New crew in Kingston


By
August 27, 2014

Much is new in Kingston and that is good because what is getting old is that the Frontenacs have not won an Ontario Hockey League playoff series in 16 years.

Kingston was one win away from winning its first playoff series since 1998 last spring only to blow a three-games-to-none lead to the Peterborough Petes and lose Game 7 in overtime — and on home ice, no less.

That first-round meltdown cost former National Hockey League defenceman Todd Gill his job as the Frontenacs head coach.

Thus, with training camps underway this week in all 20 OHL centres, it’s another fresh start in Kingston — thankfully — with 28-year old Paul McFarland as the Frontenacs new bench boss and the well-respected John (The Snake) Goodwin as the top assistant coach.

Kingston represents the latest coaching stop for good guy Goodwin, a former OHL scoring champion with the Soo Greyhounds from the 1980-1981 season.

Goodwin, to be sure, has taken a round-about path to coaching in the OHL.

After working around his full-time position with the Ontario Power Generation to coach the Oshawa Generals for five seasons — two as an assistant and three as the headmaster, ending in 2000 — Goodwin stepped away from the OHL for 13 years.

However, when he retired from OPG in 2013 after 28 years on the job, he returned to the OHL last season as an assistant coach with the North Bay Battalion under Stan Butler.

But being away from family — Goodwin and his wife Joanne own a home in Whitby and their three children live close by — led him to accept the assistant’s job in Kingston after the Frontenacs got permission from the Battalion to talk to him.

Closer to home now — and a grandfather at age 52 — Goodwin represents a safe, trusted and experienced hire under McFarland, who at age 28 is the youngest head coach in the OHL.

And while Kingston has not been the OHL poster child for success as of late, the franchise has been showing signs of resurgence under general manager Doug Gilmour, the former NHL star who has surrounded himself with good people in the Frontenacs hockey department, namely assistant GM Darren Keily and head scout Jeff McKercher.

Keily and McKercher have drafted extremely well for the Frontenacs since forming a tandem in Kingston in 2011.
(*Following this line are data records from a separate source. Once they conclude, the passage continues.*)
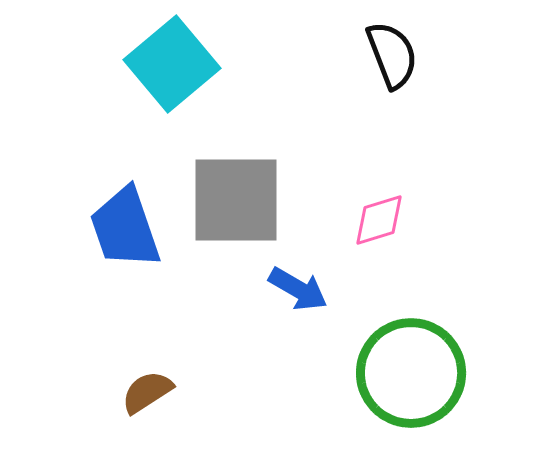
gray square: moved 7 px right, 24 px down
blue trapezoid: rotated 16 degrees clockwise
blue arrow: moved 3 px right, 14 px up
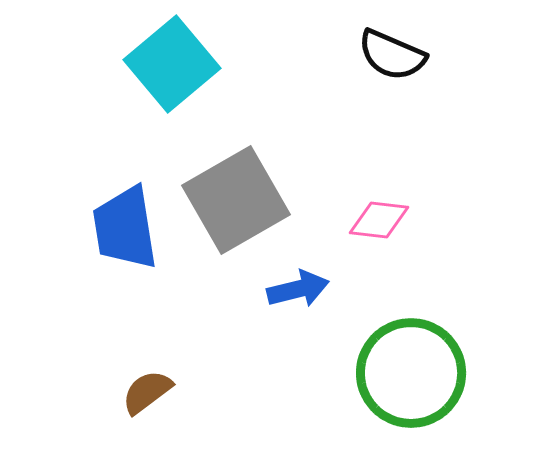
black semicircle: rotated 134 degrees clockwise
gray square: rotated 30 degrees counterclockwise
pink diamond: rotated 24 degrees clockwise
blue trapezoid: rotated 10 degrees clockwise
blue arrow: rotated 44 degrees counterclockwise
brown semicircle: rotated 4 degrees counterclockwise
The latest Keily-McKercher crop, the 2014 draft, yielded bluechip defenceman Reagan O’Grady in the first round and skilled centre Zack Dorval — who scored 48 goals in 75 games and also led the Soo Thunder minor midgets in penalty minutes in 2013-2014 — in the second round.

There are those in the scouting business who rate Kingston’s drafting of O’Grady and Dorval as potentially one of the best top-two selections of 2014.